(Saved entries)
┌──

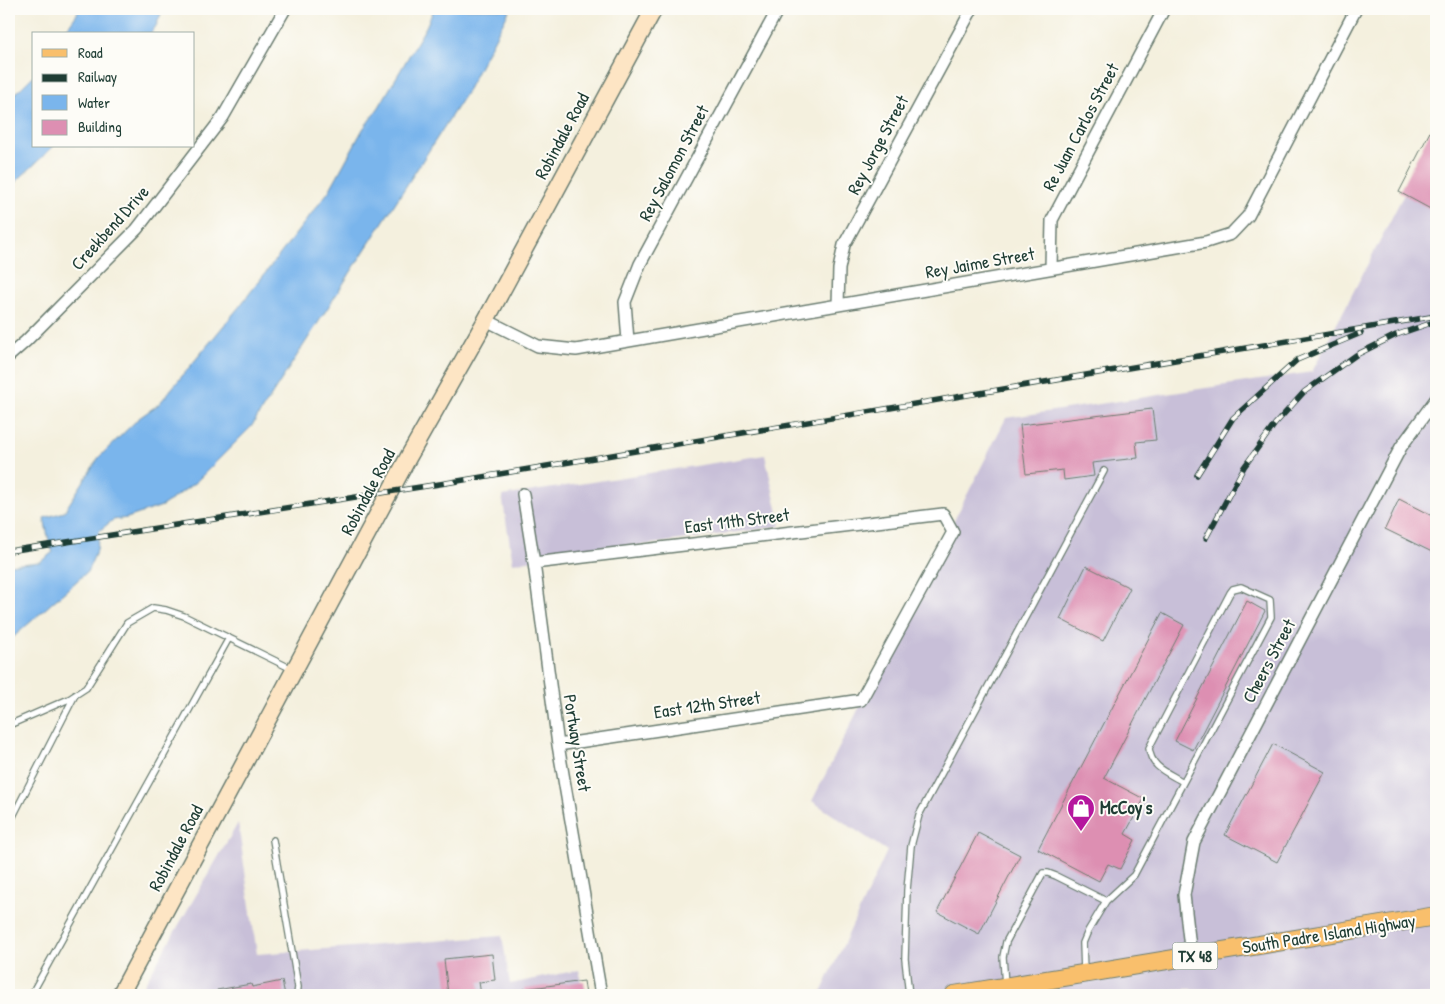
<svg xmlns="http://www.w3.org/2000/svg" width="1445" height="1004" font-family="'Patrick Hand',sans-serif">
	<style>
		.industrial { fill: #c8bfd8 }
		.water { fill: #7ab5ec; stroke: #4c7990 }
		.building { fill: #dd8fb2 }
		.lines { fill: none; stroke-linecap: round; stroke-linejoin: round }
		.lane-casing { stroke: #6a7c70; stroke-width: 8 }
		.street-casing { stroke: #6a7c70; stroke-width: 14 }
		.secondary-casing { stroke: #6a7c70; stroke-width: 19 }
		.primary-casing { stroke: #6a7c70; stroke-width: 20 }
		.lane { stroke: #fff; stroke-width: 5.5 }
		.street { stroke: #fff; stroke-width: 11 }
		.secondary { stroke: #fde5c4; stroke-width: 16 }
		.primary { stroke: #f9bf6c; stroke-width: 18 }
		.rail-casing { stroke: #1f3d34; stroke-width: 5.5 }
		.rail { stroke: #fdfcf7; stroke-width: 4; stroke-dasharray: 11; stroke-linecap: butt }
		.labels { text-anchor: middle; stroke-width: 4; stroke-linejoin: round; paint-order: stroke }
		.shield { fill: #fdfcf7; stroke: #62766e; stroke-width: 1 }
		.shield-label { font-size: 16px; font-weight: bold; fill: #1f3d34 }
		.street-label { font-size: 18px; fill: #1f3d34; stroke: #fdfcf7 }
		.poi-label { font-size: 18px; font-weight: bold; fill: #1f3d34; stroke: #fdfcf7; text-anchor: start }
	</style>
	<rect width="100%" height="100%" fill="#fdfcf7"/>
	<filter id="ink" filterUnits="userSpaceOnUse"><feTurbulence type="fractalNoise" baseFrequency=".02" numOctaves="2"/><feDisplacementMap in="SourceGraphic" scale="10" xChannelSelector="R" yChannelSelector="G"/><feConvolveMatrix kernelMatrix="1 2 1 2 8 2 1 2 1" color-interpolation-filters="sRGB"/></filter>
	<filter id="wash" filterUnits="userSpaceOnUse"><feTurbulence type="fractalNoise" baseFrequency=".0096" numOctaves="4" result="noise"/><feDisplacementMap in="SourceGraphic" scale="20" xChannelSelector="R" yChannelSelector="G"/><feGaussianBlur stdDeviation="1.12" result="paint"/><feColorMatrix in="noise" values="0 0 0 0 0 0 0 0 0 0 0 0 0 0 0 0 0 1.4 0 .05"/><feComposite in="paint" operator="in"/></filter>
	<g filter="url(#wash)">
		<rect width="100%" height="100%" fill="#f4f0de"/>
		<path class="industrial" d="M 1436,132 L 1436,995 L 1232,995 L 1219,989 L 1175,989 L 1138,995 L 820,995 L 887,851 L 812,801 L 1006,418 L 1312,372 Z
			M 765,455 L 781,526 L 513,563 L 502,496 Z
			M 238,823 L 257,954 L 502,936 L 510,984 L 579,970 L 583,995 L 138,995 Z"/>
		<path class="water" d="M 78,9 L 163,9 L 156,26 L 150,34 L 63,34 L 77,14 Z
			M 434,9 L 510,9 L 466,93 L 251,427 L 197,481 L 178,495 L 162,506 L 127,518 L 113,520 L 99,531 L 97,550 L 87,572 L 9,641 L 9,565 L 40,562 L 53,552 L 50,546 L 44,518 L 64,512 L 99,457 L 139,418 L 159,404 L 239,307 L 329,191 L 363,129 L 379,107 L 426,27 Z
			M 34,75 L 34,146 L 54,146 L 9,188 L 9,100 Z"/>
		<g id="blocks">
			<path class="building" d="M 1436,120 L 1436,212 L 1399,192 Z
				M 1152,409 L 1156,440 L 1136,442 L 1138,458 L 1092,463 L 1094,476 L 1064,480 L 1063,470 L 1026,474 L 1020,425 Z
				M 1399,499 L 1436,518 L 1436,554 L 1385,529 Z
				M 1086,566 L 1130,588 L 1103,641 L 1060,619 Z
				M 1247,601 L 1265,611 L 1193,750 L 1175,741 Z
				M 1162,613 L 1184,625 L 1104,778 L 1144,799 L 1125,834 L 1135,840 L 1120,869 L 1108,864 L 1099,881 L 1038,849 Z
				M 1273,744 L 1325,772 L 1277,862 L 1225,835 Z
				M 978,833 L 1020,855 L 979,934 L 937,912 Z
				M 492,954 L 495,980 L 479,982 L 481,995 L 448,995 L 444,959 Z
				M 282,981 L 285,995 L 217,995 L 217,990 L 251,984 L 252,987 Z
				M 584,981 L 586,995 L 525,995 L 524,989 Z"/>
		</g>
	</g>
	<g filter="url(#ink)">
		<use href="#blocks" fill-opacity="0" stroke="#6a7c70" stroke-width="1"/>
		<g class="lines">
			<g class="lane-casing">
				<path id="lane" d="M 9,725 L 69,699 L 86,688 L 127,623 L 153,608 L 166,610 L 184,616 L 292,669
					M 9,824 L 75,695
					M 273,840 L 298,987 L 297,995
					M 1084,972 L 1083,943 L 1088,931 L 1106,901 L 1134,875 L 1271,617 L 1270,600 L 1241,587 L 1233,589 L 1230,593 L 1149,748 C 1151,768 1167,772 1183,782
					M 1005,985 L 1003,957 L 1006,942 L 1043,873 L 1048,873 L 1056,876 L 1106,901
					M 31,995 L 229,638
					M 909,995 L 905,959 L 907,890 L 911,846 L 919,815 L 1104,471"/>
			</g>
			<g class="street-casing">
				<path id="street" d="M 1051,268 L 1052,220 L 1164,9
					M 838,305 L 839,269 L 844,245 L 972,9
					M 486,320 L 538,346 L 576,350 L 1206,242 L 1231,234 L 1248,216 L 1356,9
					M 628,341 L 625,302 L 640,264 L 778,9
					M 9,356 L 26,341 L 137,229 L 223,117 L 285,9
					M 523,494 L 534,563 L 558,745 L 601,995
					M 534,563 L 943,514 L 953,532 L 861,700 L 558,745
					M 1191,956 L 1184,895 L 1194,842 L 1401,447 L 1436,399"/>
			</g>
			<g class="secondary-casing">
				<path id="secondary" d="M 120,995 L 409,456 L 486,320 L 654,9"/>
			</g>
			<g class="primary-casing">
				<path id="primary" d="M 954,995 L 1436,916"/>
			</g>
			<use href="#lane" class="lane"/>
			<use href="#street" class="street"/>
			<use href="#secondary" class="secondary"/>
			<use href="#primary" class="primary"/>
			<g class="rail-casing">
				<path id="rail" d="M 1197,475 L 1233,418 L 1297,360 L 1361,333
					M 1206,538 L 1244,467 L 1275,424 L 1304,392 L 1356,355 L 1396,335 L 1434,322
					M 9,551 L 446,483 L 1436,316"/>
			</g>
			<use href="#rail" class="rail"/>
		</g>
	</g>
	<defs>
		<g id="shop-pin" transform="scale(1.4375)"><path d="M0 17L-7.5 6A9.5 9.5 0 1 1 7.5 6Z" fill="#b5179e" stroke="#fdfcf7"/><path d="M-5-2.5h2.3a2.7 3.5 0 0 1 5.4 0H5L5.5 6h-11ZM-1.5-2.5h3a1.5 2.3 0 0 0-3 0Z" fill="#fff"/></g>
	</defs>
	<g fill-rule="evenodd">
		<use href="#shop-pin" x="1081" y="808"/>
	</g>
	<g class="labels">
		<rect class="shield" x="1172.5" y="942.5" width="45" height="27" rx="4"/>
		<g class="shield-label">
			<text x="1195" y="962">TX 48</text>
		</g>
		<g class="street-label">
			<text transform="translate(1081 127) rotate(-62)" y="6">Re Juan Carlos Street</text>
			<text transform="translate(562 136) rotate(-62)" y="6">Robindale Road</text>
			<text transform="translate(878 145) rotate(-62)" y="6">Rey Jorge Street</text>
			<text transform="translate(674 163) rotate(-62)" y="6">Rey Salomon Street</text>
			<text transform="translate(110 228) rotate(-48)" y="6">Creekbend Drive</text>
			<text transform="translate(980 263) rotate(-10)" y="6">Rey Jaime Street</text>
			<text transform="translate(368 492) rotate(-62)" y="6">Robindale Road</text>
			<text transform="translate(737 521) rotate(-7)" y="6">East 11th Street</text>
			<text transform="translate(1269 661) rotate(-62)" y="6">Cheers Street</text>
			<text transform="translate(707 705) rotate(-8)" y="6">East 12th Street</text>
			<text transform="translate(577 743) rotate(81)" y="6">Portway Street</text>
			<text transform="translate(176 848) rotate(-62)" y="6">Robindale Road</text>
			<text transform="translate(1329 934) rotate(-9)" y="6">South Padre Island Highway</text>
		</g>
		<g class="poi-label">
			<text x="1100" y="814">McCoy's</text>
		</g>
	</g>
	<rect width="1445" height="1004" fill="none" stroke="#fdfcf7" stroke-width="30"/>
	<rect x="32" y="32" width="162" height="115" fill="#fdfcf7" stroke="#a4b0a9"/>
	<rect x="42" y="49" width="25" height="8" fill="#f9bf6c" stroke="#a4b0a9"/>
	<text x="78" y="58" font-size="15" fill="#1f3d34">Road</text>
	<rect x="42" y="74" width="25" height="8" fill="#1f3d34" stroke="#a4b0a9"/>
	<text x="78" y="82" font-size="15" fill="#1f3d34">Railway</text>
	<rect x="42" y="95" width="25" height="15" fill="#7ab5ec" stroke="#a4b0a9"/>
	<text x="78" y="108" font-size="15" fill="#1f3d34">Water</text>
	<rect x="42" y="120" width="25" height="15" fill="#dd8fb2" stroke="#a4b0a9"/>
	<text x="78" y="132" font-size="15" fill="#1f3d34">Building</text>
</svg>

└──

■ WHAT TO WORK ON
Report the number of lines above containing the string "filterUnits" as your sole answer.

■ RESULT OF THE EXERCISE
2